Il y a beaucoup de choses qui vont se passer. C’est un show de 3 heures avec plusieurs tableaux. Il y aura génération ”Zouglou”, génération ”Couper-décaler”, c’est-à-dire les artistes que j’ai révélés. Ils vont venir témoigner, en chantant les chansons que j’ai arrangées. J’ai aussi mes invités. Ce sont des gens dont le choix est un peu particulier, parce qu’ils ont quelque chose à voir avec mon histoire, avec mon parcours. Mes parrains artistiques sont ”Kassav”, Lokua Kanza qui est un grand frère, c’était l’ami intime de Marcellin et Sam Fan Thomas. Ce monsieur, la première fois que Marcellin, m’a auditionné pour faire partie du groupe, quand il m’a demandé ce que je voulais y faire, j’ai répondu que je voulais chanter. Il a dit: ”Chante-nous quelque chose”. C’est cette chanson qui m’a permis d’être retenu. Après, nous sommes devenus des amis et d’ailleurs, c’est moi qui réalise son dernier album qu’on vient de boucler. Vous voyez, le fan qui devient l’arrangeur de l’idole. C’est pour tout cela que je l’invite. Et avec tous mes frères de ”Woya”, on va reconstituer le groupe pour l’occasion. Il y a beaucoup d’autres invités, il y a une trentaine d’artistes qui vont participer à cette fête.

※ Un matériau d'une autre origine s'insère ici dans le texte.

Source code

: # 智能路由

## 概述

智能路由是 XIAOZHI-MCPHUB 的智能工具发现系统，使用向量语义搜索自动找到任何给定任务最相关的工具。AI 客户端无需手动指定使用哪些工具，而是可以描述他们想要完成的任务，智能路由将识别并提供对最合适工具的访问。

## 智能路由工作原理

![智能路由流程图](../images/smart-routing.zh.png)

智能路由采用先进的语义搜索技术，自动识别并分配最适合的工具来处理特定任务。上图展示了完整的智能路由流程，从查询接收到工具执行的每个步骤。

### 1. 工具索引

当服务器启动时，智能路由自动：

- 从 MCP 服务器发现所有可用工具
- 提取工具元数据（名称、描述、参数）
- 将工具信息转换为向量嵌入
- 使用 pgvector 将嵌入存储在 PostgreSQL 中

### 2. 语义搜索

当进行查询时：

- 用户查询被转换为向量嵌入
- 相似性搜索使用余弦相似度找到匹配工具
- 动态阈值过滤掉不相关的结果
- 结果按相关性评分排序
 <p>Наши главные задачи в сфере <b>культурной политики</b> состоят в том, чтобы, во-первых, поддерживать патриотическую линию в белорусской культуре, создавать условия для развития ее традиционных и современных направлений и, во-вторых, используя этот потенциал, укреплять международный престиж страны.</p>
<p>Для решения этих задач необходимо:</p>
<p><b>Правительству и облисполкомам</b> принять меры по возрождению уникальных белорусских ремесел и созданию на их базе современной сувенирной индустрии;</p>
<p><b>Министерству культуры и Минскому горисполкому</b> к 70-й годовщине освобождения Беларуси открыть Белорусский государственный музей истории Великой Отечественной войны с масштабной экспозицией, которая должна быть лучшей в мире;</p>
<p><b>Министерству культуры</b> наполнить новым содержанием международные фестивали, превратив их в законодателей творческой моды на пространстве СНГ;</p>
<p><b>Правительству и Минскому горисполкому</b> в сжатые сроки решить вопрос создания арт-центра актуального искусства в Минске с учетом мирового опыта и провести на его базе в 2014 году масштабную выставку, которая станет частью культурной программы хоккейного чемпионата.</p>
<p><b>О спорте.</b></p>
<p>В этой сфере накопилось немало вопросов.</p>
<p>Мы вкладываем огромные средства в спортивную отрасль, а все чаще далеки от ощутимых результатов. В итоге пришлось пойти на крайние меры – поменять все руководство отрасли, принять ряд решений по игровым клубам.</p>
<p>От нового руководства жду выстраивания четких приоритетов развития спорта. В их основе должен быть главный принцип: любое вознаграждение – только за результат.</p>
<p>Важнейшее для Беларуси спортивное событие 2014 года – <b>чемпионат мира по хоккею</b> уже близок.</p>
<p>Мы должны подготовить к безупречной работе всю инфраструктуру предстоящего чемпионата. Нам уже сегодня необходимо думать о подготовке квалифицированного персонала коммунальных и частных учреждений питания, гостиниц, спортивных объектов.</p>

Connaissez-vous Yodé et Siro?
C’est moi qui les ai révélés, quand ils étaient ”Poussins chocs”. On les a découverts à Divo, lors de ”Malboro Rock’in”. Ils étaient le seul groupe qui n’était pas venu avec des instruments modernes. Ils ont joué en ”wôyô”. Ils ont tellement impressionné le public alors qu’ils n’avaient pas été qualifiés, parce que ne remplissant pas les conditions techniques, guitares-basses, tout instrument harmonique. Ils ont quand même presté. Ils étaient huit dans le groupe, avec Petit Denis. C’est là que Claude Bassolé, qui était membre du jury comme moi, a dit: ”David, ces enfants-là, ils faut qu’on en fasse quelque chose”. Après leur prestation, je suis descendu, j’ai pris leur numéro de téléphone. Après, on s’est retrouvé au studio pour faire le premier album de ”Poussins chocs”, ”Asec-Kôtôkô”.
Vous avez, dit-on, eu une collaboration musicale avec Soum Bill qui, dit-on aussi, vous considère comme l’un des meilleurs arrangeurs. Comment prenez-vous ce compliment?
C’est un compliment qui me va droit au cœur. J’ai fait son premier gros succès, mis à part les ”Salopards” avec qui je n’ai jamais travaillé. Ce qui a lancé véritablement la carrière de Soum Bill, c’est ”Gnèzé” que j’ai réalisé. Et c’est une fierté pour moi. Soum Bill est un artiste que je respecte, c’est un superbe chanteur, et j’ai toujours du plaisir à travailler avec lui quand il a besoin de moi.
Et si on vous demandait de choisir entre l’arrangement et la chanson?
Je ne pourrais jamais. Il ne faut pas me demander de choisir entre mes ”enfants”. Je ne peux pas (rires). J’adore ces deux métiers, j’adore tout ce que je fais, je ne peux pas changer, ce n’est pas possible.